**** Excerpted text

The support for Greek in the HTML Character Entities is really accidental. The Greek Entities were really meant for writing math formulas, not for display of Greek text. For the same reason, there is an HTML Entity for one Hebrew letter (Aleph). But there are no entities for Russian, Arabic, or Chinese.
It is also possible to specify a single character by its numerical Unicode encoding. With this, one can in principle specify any character from any of the world’s writing systems:
HTML code | Rendered |
---|---|
ش |
ش |
ฒ |
ฒ |
两 |
两 |
Of course, the HTML code in this approach is even less readable than with the HTML Character Encodings. One has to have a Unicode table to read it at all.
Furthermore, since HTML Entities was really meant for display of single characters, the browser may have a hard time displaying words in languages such as Arabic, where the shape of one letter depends on the surrounding letters. See below for a solution to this problem.
Character encodings
For historical and technical reasons, there are numerous character encodings, some to accommodate different languages, some invented by different companies.
If you produce your document in one encoding, and your user’s browser interprets it as another, it is likely to appear as computer-gibberish, and will at least have some misinterpreted characters.
Some important encodings include:
- ASCII
- ISO-8859-1 through ISO-8859-16
- Unicode
The Unicode (UTF) encodings represent the ultimate solution to the problem of encoding all human written languages. However, to date, not all of Unicode is completely implemented on any browser, or any platform. Whole languages are missing, fonts aren’t complete, and some platforms don’t support it at all.

********
**** Study material

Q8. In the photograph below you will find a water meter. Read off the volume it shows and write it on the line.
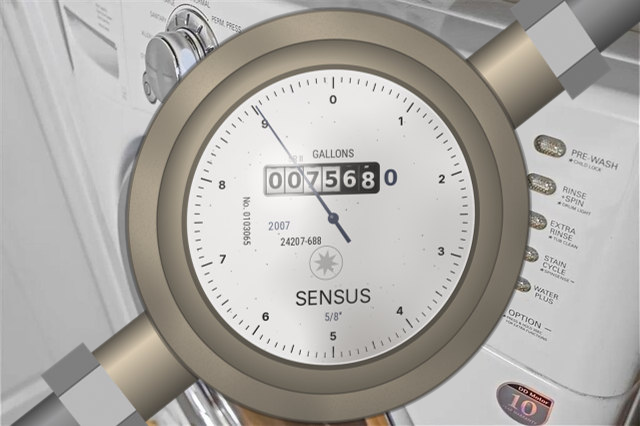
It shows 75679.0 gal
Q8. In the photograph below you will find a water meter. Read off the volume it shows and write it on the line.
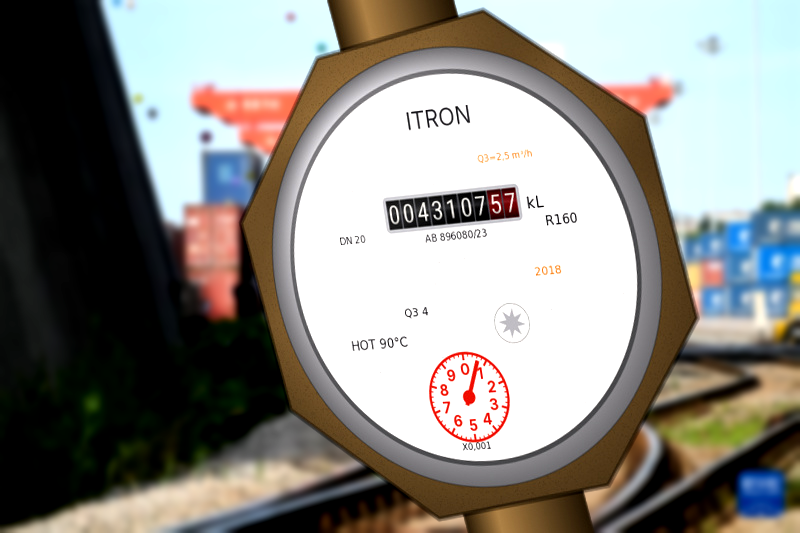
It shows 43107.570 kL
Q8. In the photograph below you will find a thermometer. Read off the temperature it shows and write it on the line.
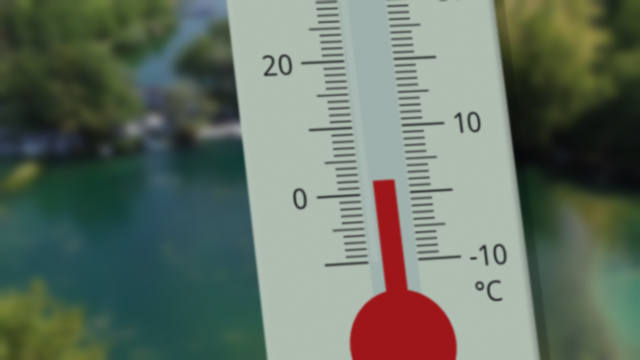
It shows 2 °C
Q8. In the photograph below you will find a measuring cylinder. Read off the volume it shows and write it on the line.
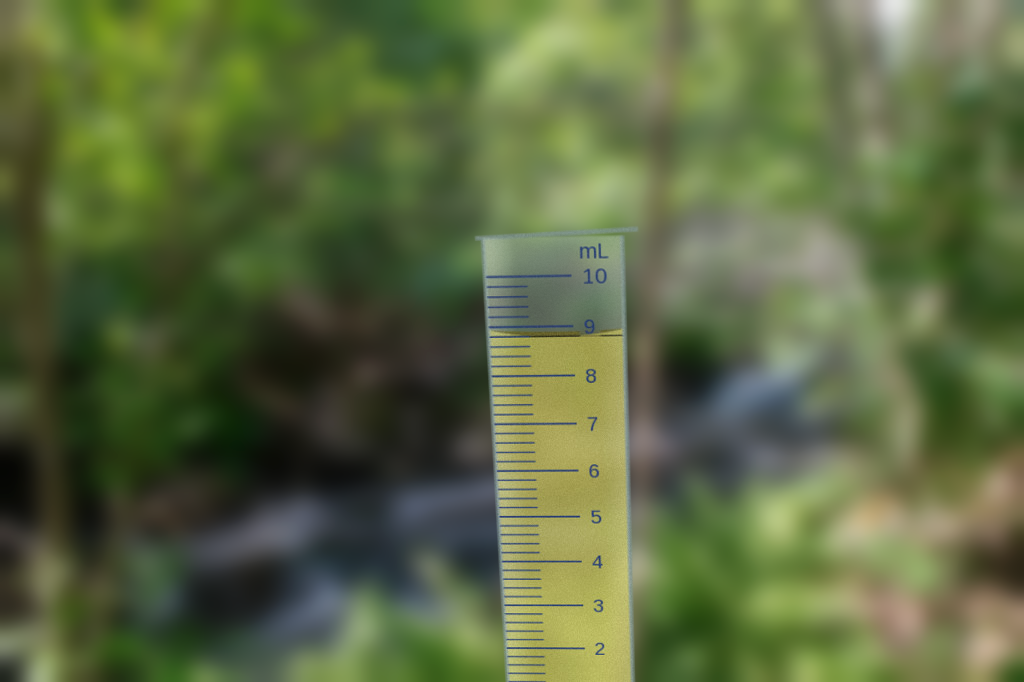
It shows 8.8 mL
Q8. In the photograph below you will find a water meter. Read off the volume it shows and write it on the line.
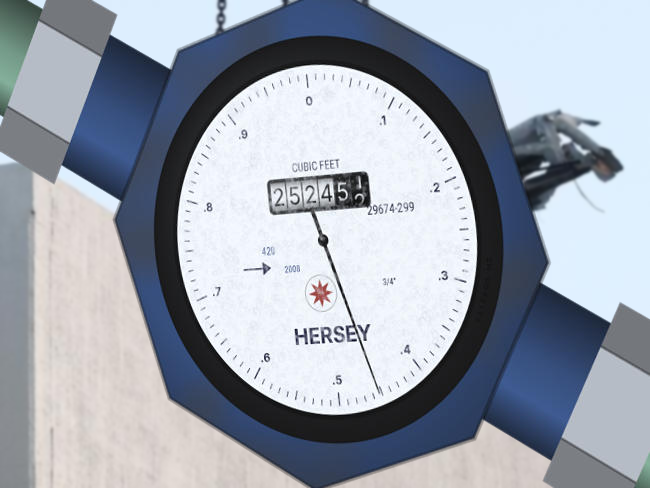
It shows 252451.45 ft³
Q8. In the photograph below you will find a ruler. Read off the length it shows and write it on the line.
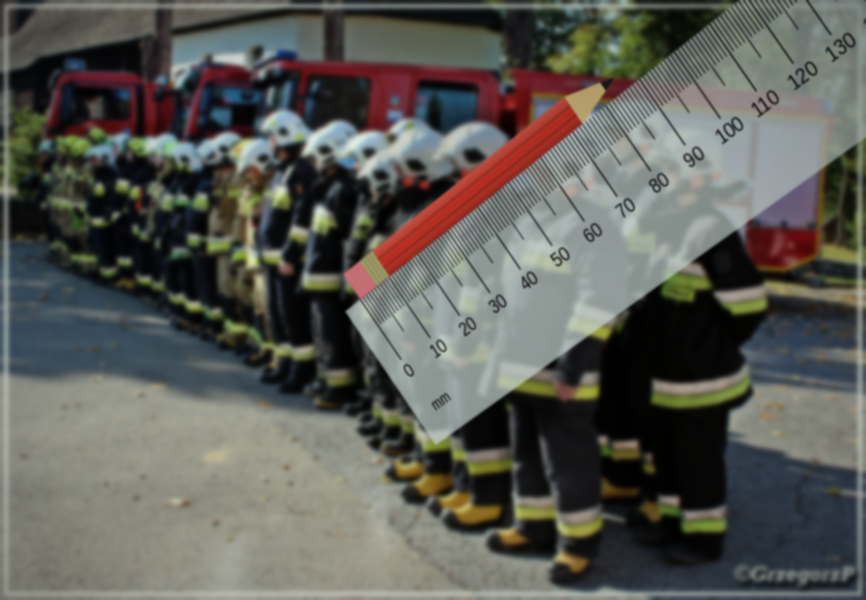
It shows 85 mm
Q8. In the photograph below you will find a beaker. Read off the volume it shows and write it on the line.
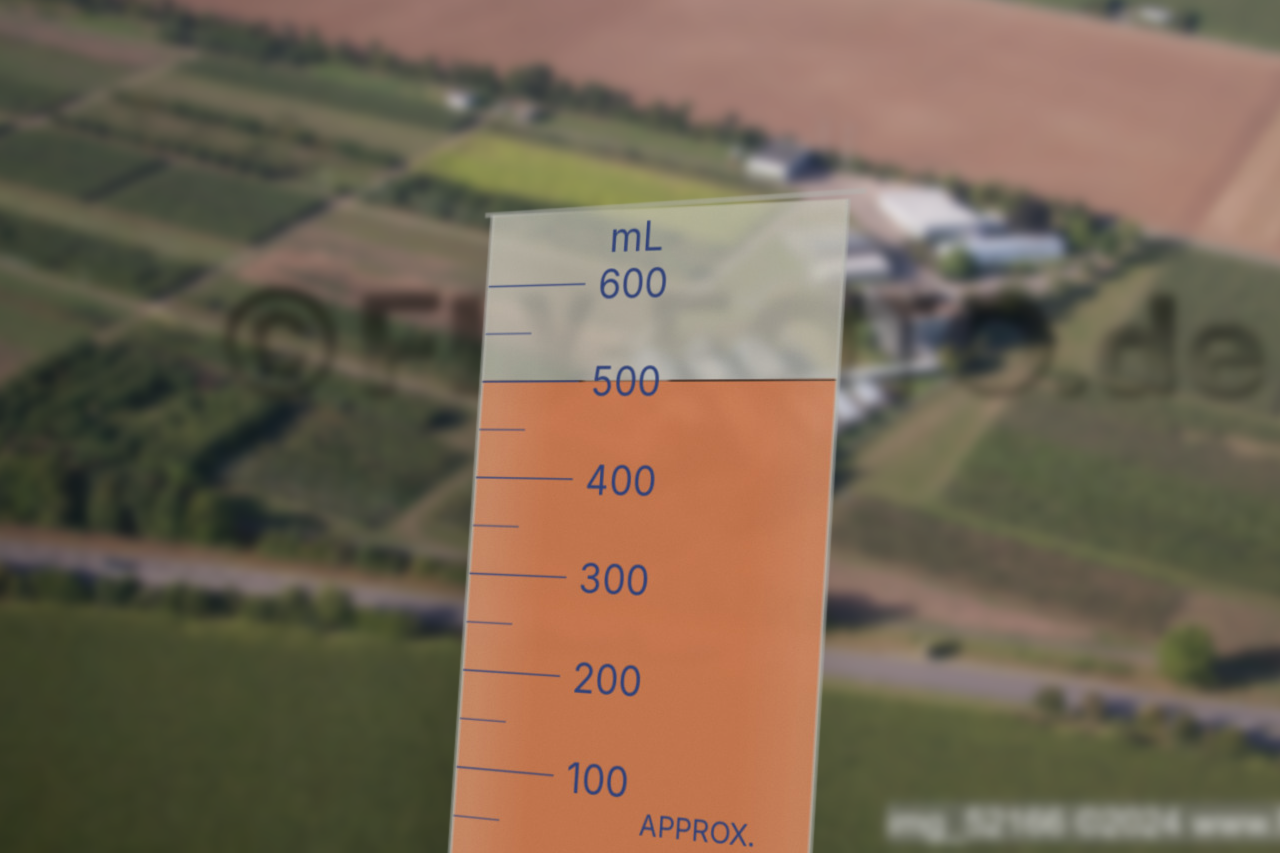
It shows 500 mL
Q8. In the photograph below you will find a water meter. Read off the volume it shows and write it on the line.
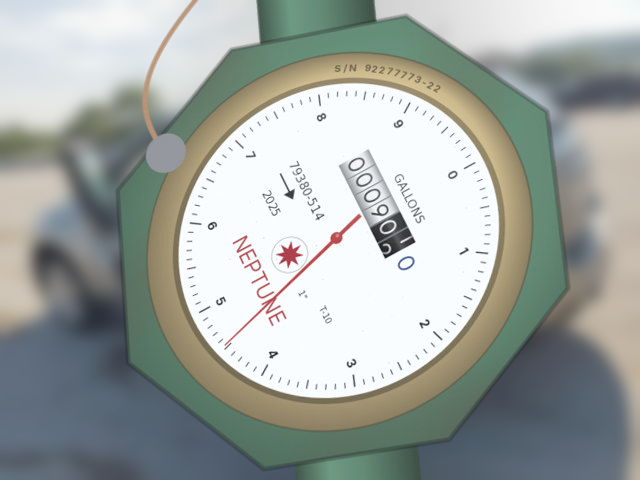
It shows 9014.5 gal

********

● **Task A**
Answer these from the excerpt on HTML character entities and encodings:
(i) Which single Hebrew letter has its own HTML Entity?
(ii) How is a document likely to appear if the browser interprets it in a different encoding from the one it was produced in?
(iii) Which encodings does the excerpt call the ultimate solution to encoding all human written languages?
● **Task B**
Write the next part of the excerpt on HTML character entities and encodings, beginning right after its final sentence.
The lines aren't needed for anything asked here.

● **Written answer A**
(i) Aleph.
(ii) It is likely to appear as computer-gibberish, or at least have some misinterpreted characters.
(iii) The Unicode (UTF) encodings.

● **Written answer B**
The International Standards Organization (ISO ) series of encodings iso-8858 represent a fairly safe intermediate step to Unicode. For Western European languages, iso-8859-15 (Latin-9) does almost everything. The other iso-8859 encodings provide support for mixtures of Western and Eastern European languages, and a few other alphabetic writing systems, such as Arabic, Hebrew, and Thai.
Before the iso-8859 encodings, and before Unicode, many other character encodings were invented by different groups for special purposes. There are several encodings for Chinese and Japanese, and several that permit Russian, Arabic, Hebrew, Thai, etc. to be mixed with Western languages.
Specify an encoding
The de facto default encoding on the Web is Latin-1 (iso-8859-1). That means, if the user’s browser gets no other information about a page’s encoding, it will assume Latin-1 (most browsers also allow the user to alter this default, but to do so is not usually a good idea).
Unless you are very sure your document will end up as Latin-1, you should always inform your user’s browser as to which encoding you intend. Since different HTML files may have different encodings, it is best for this information to be contained in the document.
The HTML way is to place a special meta
tag in the head
section of the document.
For example, for mixed Greek and English text, the encoding iso-8859-7
is a good choice.
<meta http-equiv="Content-Type" content="text/html;charset=iso-8859-7" />
If your document is XHTML rather than HTML, it is best to put the information
in the xml
tag in the first line of the document:
<?xml version="1.0" encoding="iso-8859-15"?>
For best results in XHTML, use both the xml
and
meta
tags.
Specify language
It is considered polite to specify which languages are being used in
a document. Some search engines can filter documents based on this
information. For example, with the following HTML meta
tag in
the head section of the document, we can explain that the document contains
U.S. English (en-US
) and Greek (el
):
<meta http-equiv="Content-Language" content="en-US,el" />
It is very useful to specify the language you mean a particular
piece of text to represent. You can do this for the text in any HTML element
by setting the value of its lang
attribute to the code
for that language. For example:
Our friend Miguel says "<span lang="es">¡Holá!</span>"
is rendered as
Our friend Miguel says "¡Holá!"
Reasons to specify the language include:
- Some browsers do a much better job of rendering text in mixed alphabets when they are given the language hint
- A program that reads web pages audibly can only have a chance of pronouncing words correctly if this information is provided
- In documents containing mixed languages, you can specify different font style properties (even color!) for different languages
If you mean the whole HTML document to be in a specific language,
you can provide that information in the lang
attribute of the html
tag for the document.
Note in XHTML, the way to specify language has changed.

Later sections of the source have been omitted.